Он был там — в смертном мире — уже вторую неделю, и каждую секунду там он забывал её сильнее. Там перед глазами суккубы и смертные, всех мастей, и, в отличие от Агаты, к ним у Генри претензий нет. Сколько времени нужно ждать? Месяц? Два? Скоро необходимость хоть каких-то объяснениях отпадет. Он просто выбросит её из головы навсегда, забудет как горький неприятный сон.
Нет. Не думать о Генри. Слишком больно впиваются в душу осколки произошедшего, слишком глубоко. Она — Орудие Небес. Член Триумвирата. Она должна думать не о своих суетных чувствах, а о благе для самого Генри. А ему будет лучше там, отдельно от неё, там, где он держится, добивается положительной динамики по кредиту — и все это без её помощи. Она ему не нужна. Она препятствует его развитию. Эти мысли следует убрать. Подальше. Поглубже. Именно из-за них особенно больно, невыносимо трудно дышать. Слишком одиноко, слишком… Давно не было так.
Рон приветственно улыбается Агате, значит, сегодня смена прошла спокойно, и Анна не довела своим кокетством до ручки ни одного работника.
— Привет, — безмятежно улыбается Анна, когда Агата появляется в дверях. Ей явно наскучило высчитывать очередной кредитный итог, поэтому она чертовски рада поболтать.

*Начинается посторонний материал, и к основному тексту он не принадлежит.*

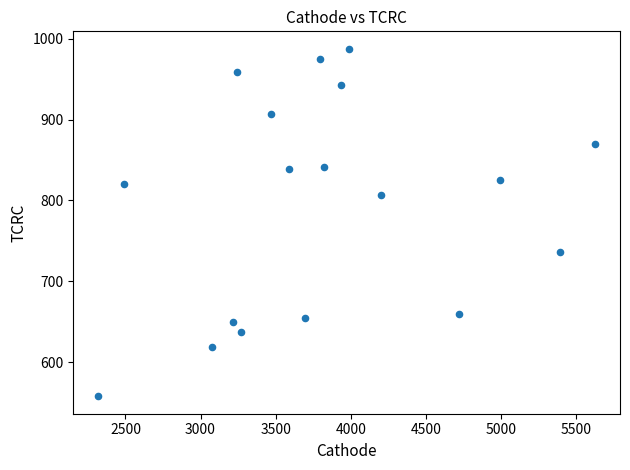

What is the range of X values (max minus min)?

3309.9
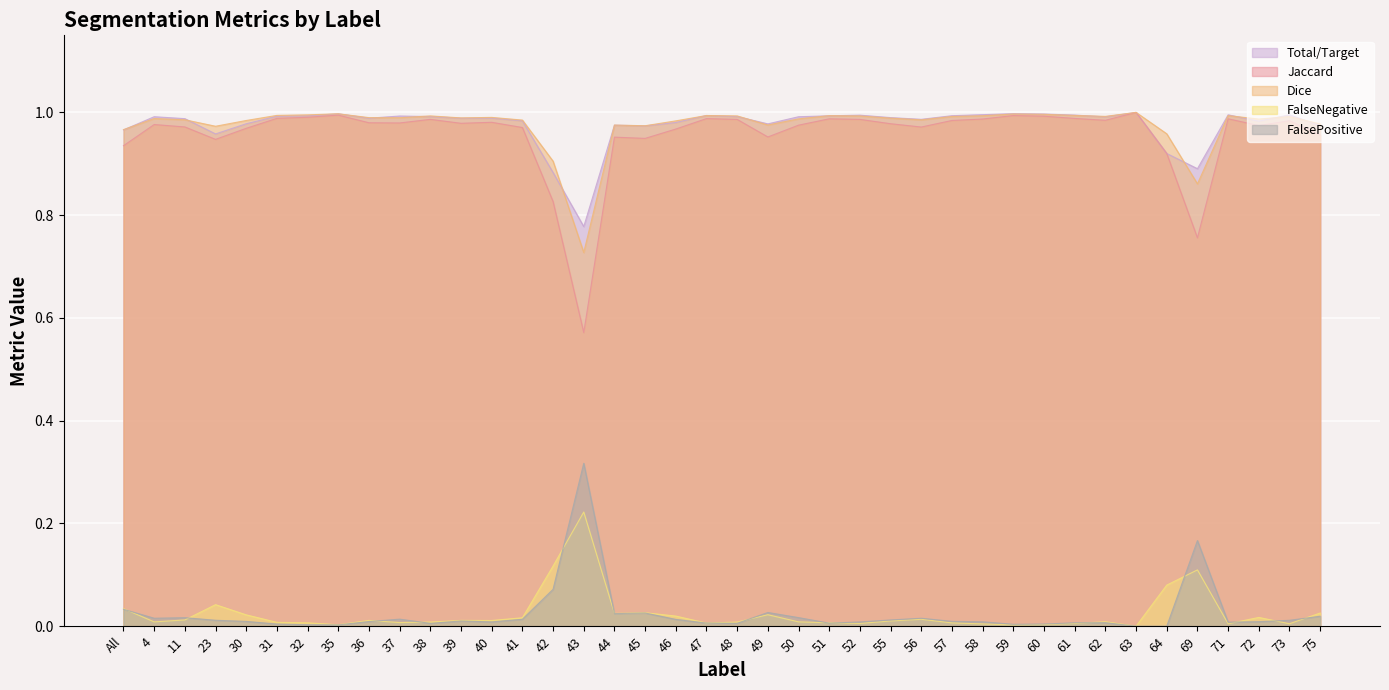

True or false: Dice has more than 1 interior local peaks.

True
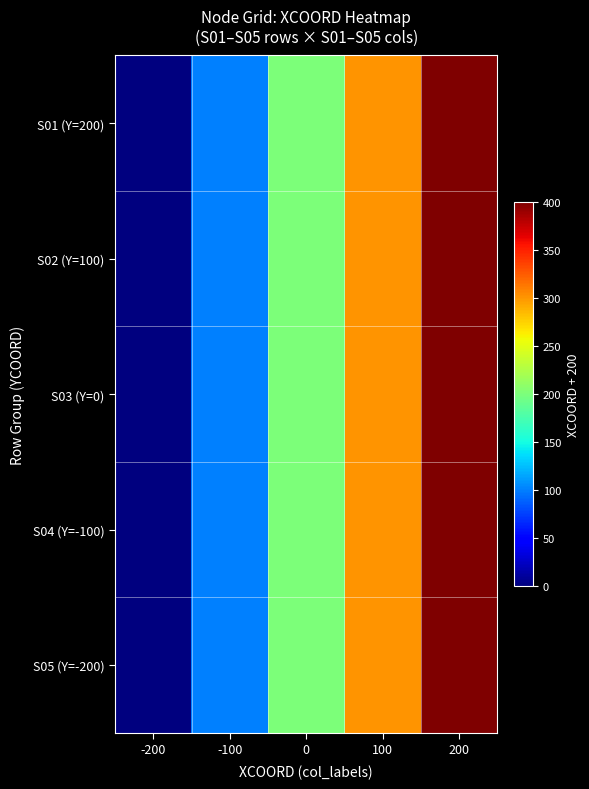

Between -100 and 0, which series saw the biggest shift?

S01 (Y=200)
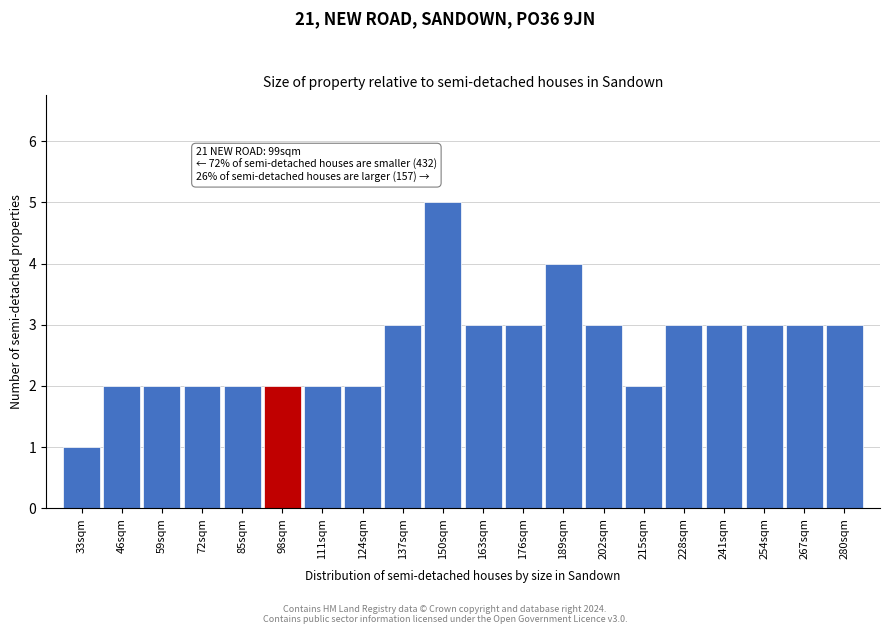

Over which range of the x-axis is the bar tallest?

143.5 to 156.5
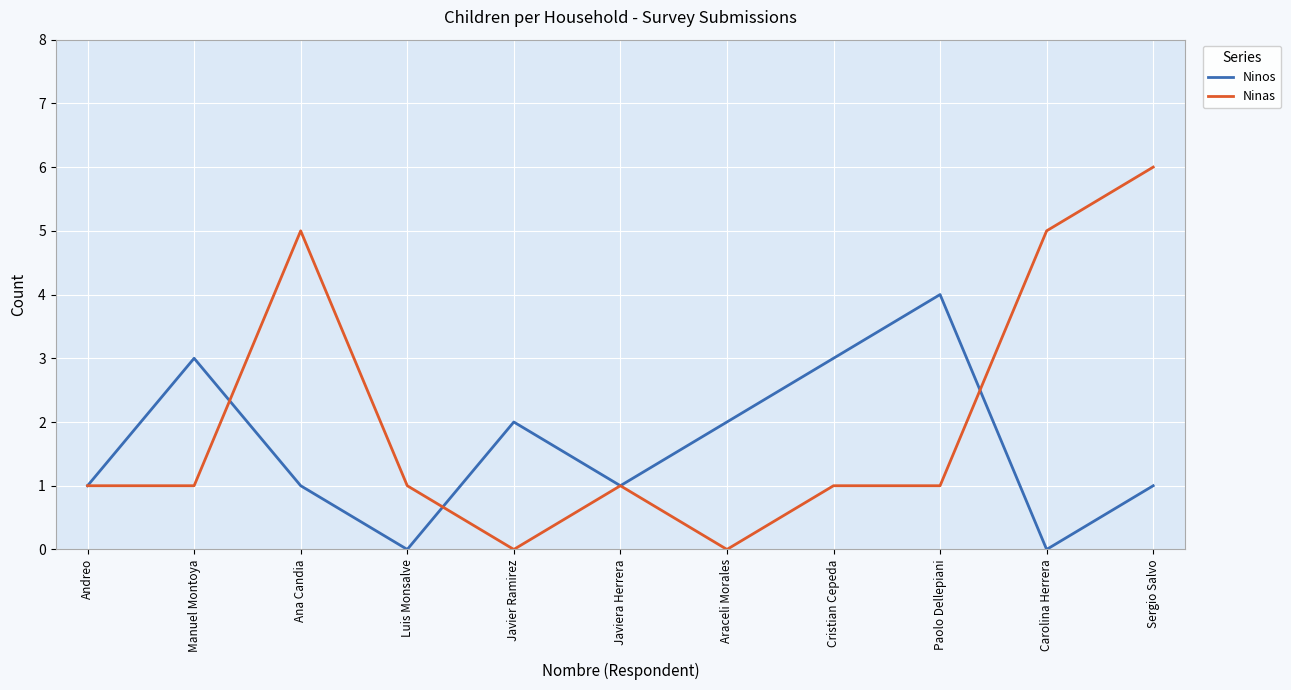

What is the sum of the Ninos values at Carolina Herrera and Andreo?

1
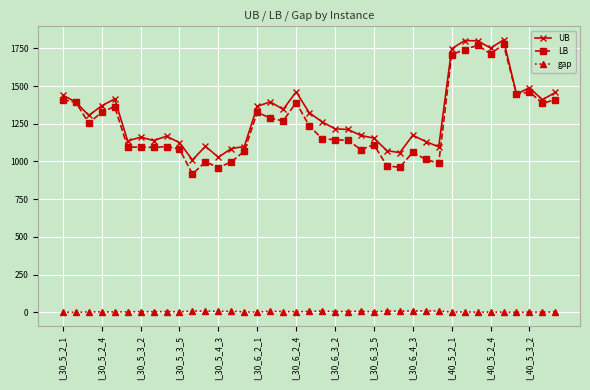

Which series has the widest spread of values?

LB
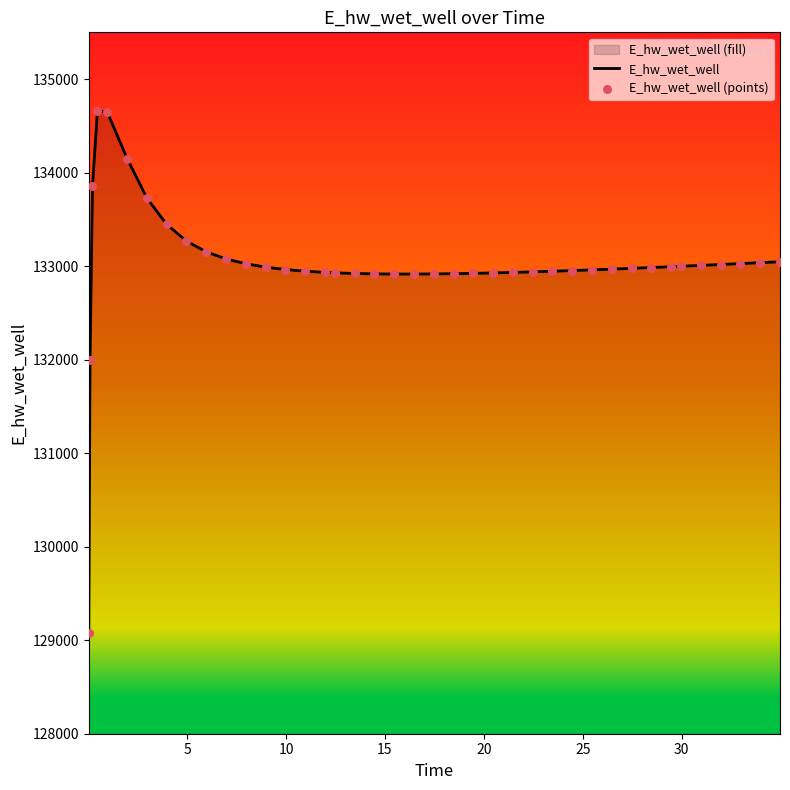

Which series reaches the maximum Y coordinate?

E_hw_wet_well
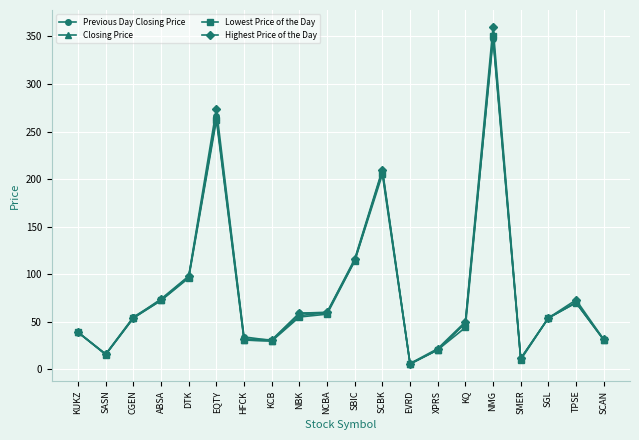

What is the label of the 17th point from the left?

SMER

— А где… — Агата оборачивается. Нет, Джона и вправду нет. Положение папок на его столе переменилось, значит, он был.
— Ушел, с час назад, — пожимает плечами Анна, — что, я считаю, не удивительно, потому что вы уже вторую неделю морозитесь.
— Не морозимся, — тихо бурчит Агата и пытается не смотреть сквозь бумагу, взятую со стола. Ушел. По-прежнему избегает. Ей-богу, если ей придется отмаливать Винсента второй раз — то это будет чертовски сложно сделать. Одним лишь легким телодвижением он разрушил отношения сразу с двумя ключевыми людьми в её жизни.